Lee focuses mainly on active online monitoring, or looking at online activity of certain individuals or groups to detect signs of potential danger. He says that one useful tool is Google’s Alerts function, which lets users enter key words and set Alerts to monitor certain chat rooms or news sites for occurrences of those words. “It can be helpful if you can’t check sites yourself [too frequently],” says Lee.
Investigators must be careful of the legal limitations when using social media, however. Universities can create a policy on monitoring and have students and other relevant parties sign off on it, advises Lee. With regard to any other aspects of investigating online, such as using fake profiles, security professionals should consult legal advice to ensure that no laws are being broken.

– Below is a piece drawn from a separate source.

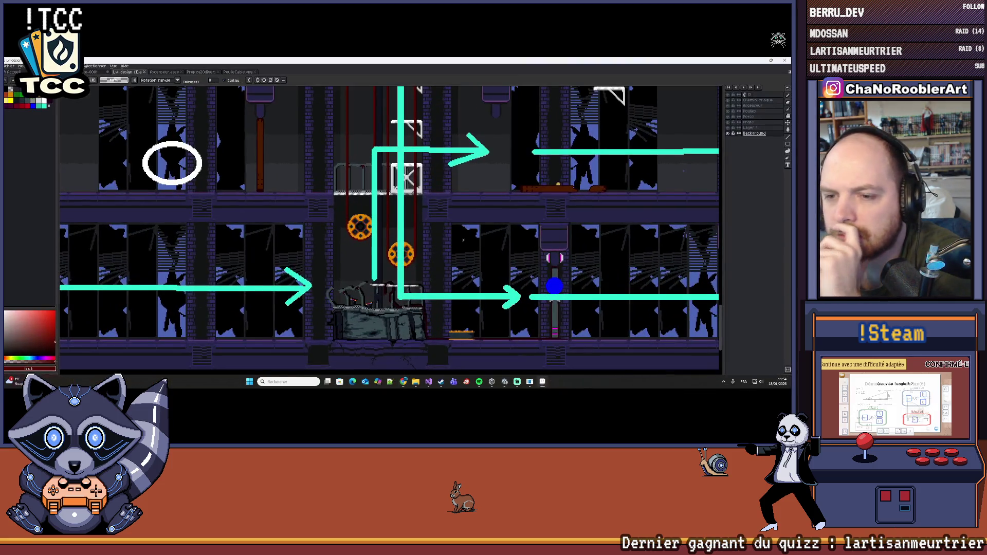
# Zoom the sketch, then collapse PropsPoulie in Unity's Hierarchy and return to Aseprite.
pyautogui.scroll(3, 391, 221)
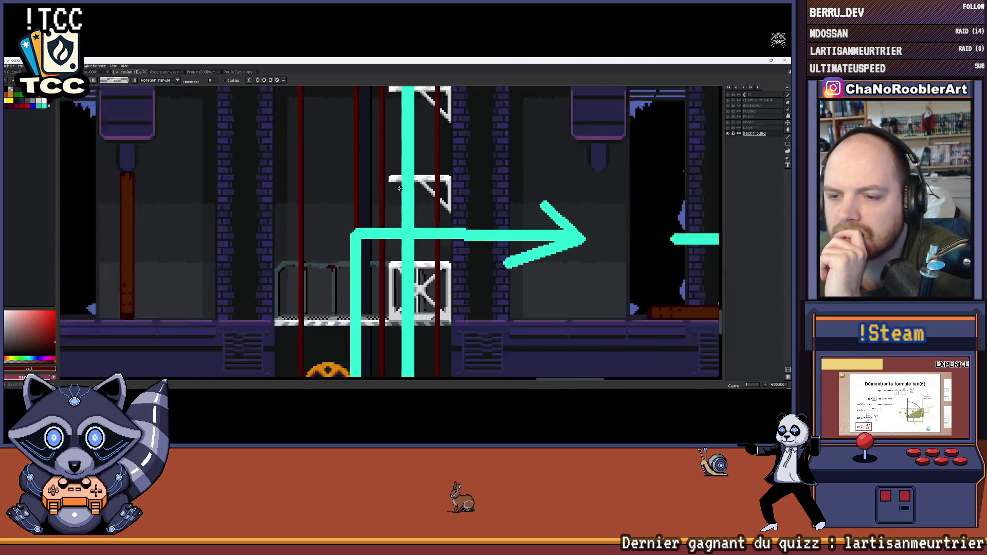
pyautogui.scroll(-2, 391, 221)
pyautogui.press('alt+Tab')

When it comes to using any evidence gleaned online in a court of law, there are numerous challenges and unsettled issues, says Benjamin Wright, an attorney as well as an instructor on data security and investigations at the SANS Institute. There have been at least a few cases in which courts have said attorneys couldn’t use any information acquired online through deception, he says. Sometimes the evidence is rejected because it cannot be verified or the source is unclear—for example, there may be no way to prove that the information discovered online was not posted by a roommate or someone else with access.
For that reason, according to Wright and other experts, investigators will sometimes use social media and other online resources as a way to attempt to gain some initial information. Then later they can carry out a more formal or traditional investigation.